Preparing for one grand final day is stressful enough.
Doing it all over again is really testing.
Obviously the players, coaches and referees of the Carlton League are the central characters but there are many others involved in making it all run smoothly.
Or as smoothly as it seems on the surface.
With seven clubs involved in four grand finals, they've all got a chance of doing what everyone who starts the season wants to do.
And that's to get to a grand final, then go one better and win one.
Come last Sunday morning - an extremely windy last Sunday morning after gale-force winds blew up through the night - everything and everyone were ready and raring to go.
That is until people started arriving at WIN Stadium before the kick-off of the under 18 grand final between Shellharbour Gold and Thirroul scheduled for 10.15am.
A big security guy at the gate basically said, "You can't come in. It's too dangerous. There's loose iron on the roof, there's debris strewn across the field. The day's been called off.
"They're over at the club."
Meaning the Illawarra Division Rugby League (IDRL) management committee was meeting at the Steelers.
Well, that was last Sunday.
Now it's all systems go again for the postponed Illawarra Carlton League grand final day to be held at WIN Stadium on Sunday.

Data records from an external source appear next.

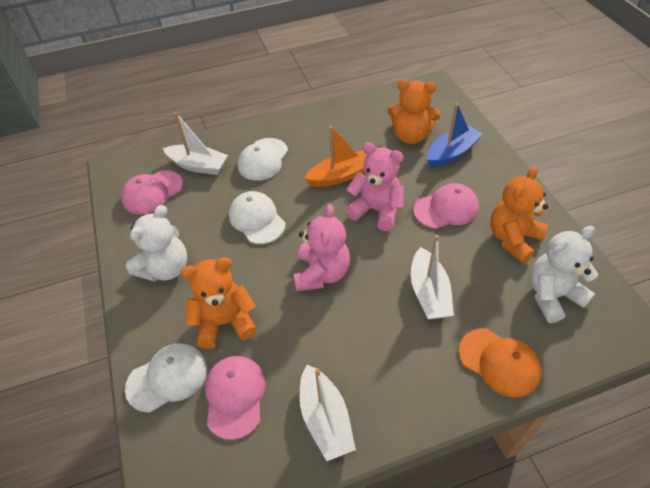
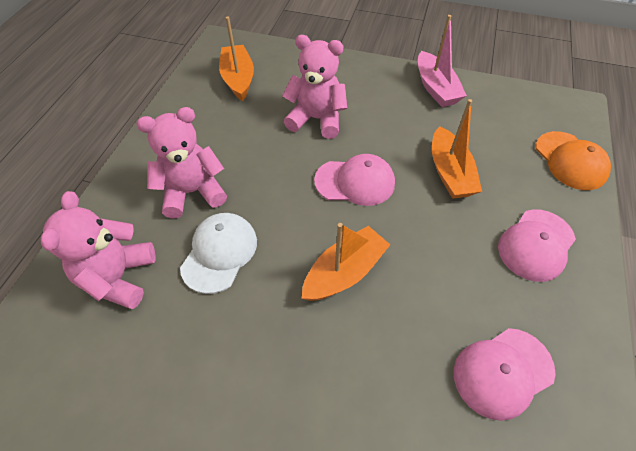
blue boat: 1 -> 0
orange boat: 1 -> 3
orange teddy bear: 3 -> 0
pink boat: 0 -> 1
pink teddy bear: 2 -> 3
white boat: 3 -> 0
white cap: 3 -> 1
white teddy bear: 2 -> 0

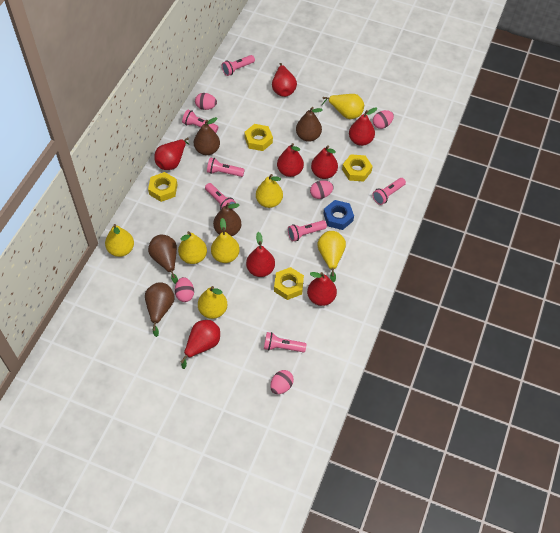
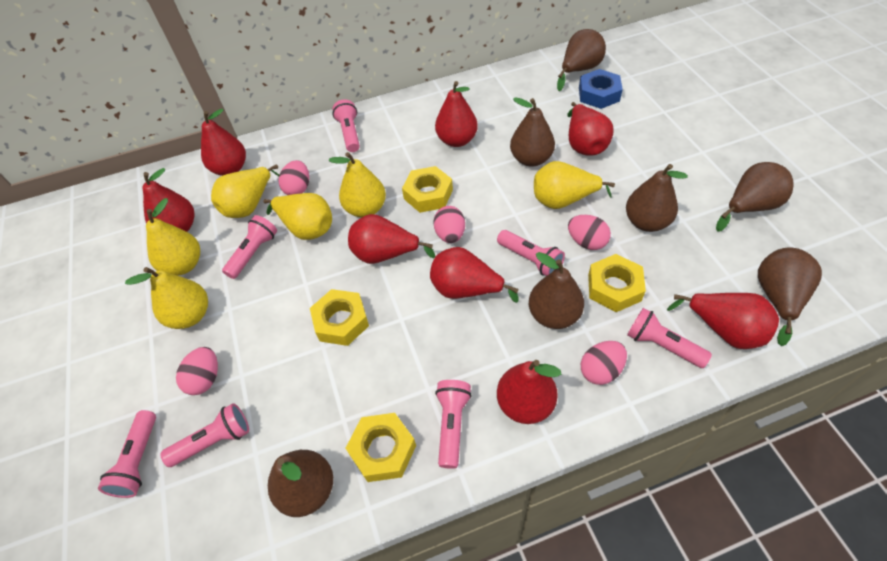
brown pear: 5 -> 7
yellow pear: 7 -> 6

An enormous amount of preparation and planning goes into grand final day.
Here we go again.
"After having to transfer the grand final, it was just far too dangerous to put it on [last Sunday]," IDRL district administrator Julie Nicoll said.
"It's going to disrupt a lot of things. People have planned holidays, trips away. It can't be helped.
"It's not going to please everybody because I know there are players who had trips away planned.
"Even one of our referees had to change her planned flight because she was going away to Queensland.
"It's caused chaos across the board, so we have to do the best we can."
"The weather is one thing I can't control.
"At this stage it hasn't been ideal but on the flip side at least some of those niggling injuries will have more time to heal too," Nicoll added.
"So there's good and bad."
While the original promotion may have taken a bit of a battering, the traditional resilience that has typified rugby league for more than a century will guarantee that this will be a great day.
Given that the weather gods shine favourably.
No-one wants Groundhog Day all over again.